The “shock of confinement” makes the newly arrested more likely to commit suicide than the convicted.
One reason why jails have a higher suicide rate (46 per 100,000 in 2013) than prisons (15 PER 100,0001) is that people who enter a jail often face a first-time “shock of confinement”; they are stripped of their job, housing, and basic sense of normalcy. Many commit suicide before they have been convicted at all. According to the BJS report, those rates are seven times higher than for convicted inmates.
The Marshall Project
But Jeffrey Epstein wasn’t new to prison nor was he the only person to fall from the heights. At least 10 billionaires have gone to jail, some for life. Bernie Madoff may be the most famous. The list of prominent American politicians serving sentences is extensive. Many heads of government have been imprisoned. But very few have committed suicide.

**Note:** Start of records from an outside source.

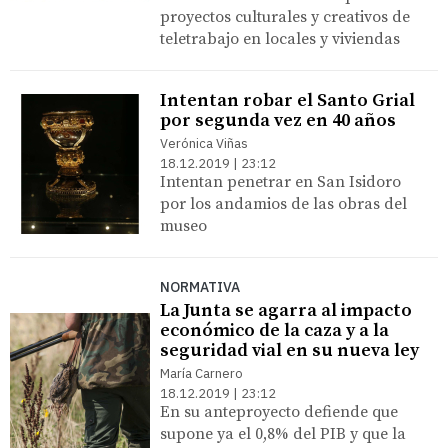
proyectos culturales y creativos de
teletrabajo en locales y viviendas
Intentan robar el Santo Grial
por segunda vez en 40 años
Verónica Viñas
18.12.2019 | 23:12
Intentan penetrar en San Isidoro
por los andamios de las obras del
museo
NORMATIVA
La Junta se agarra al impacto
económico de la caza y a la
seguridad vial en su nueva ley
María Carnero
18.12.2019 | 23:12
En su anteproyecto defiende que
supone ya el 0,8% del PIB y que la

The most recent major political suicide was former Peru president Alan Garcia’s.
Former Peruvian President Alan García has died after shooting himself as police arrived at his home to arrest him over bribery allegations. …
Officers had been sent to arrest him at his home in the affluent Miraflores neighbourhood in connection with the allegations.
BBC
Interior Minister Carlos Morán told reporters that when police arrived, Mr García asked to make a phone call and went into a room and closed the door.
Minutes later, a shot rang out, Mr Morán said. Police forced the door open and found Mr García sitting on a chair with a bullet wound to his head.
To what extent were loose ends rather than the fear of confinement the driving motive?
Who would fardels bear,
To grunt and sweat under a weary life,
But that the dread of something after death,
The undiscover’d country from whose bourn
No traveller returns, puzzles the will
And makes us rather bear those ills we have
Than fly to others that we know not of?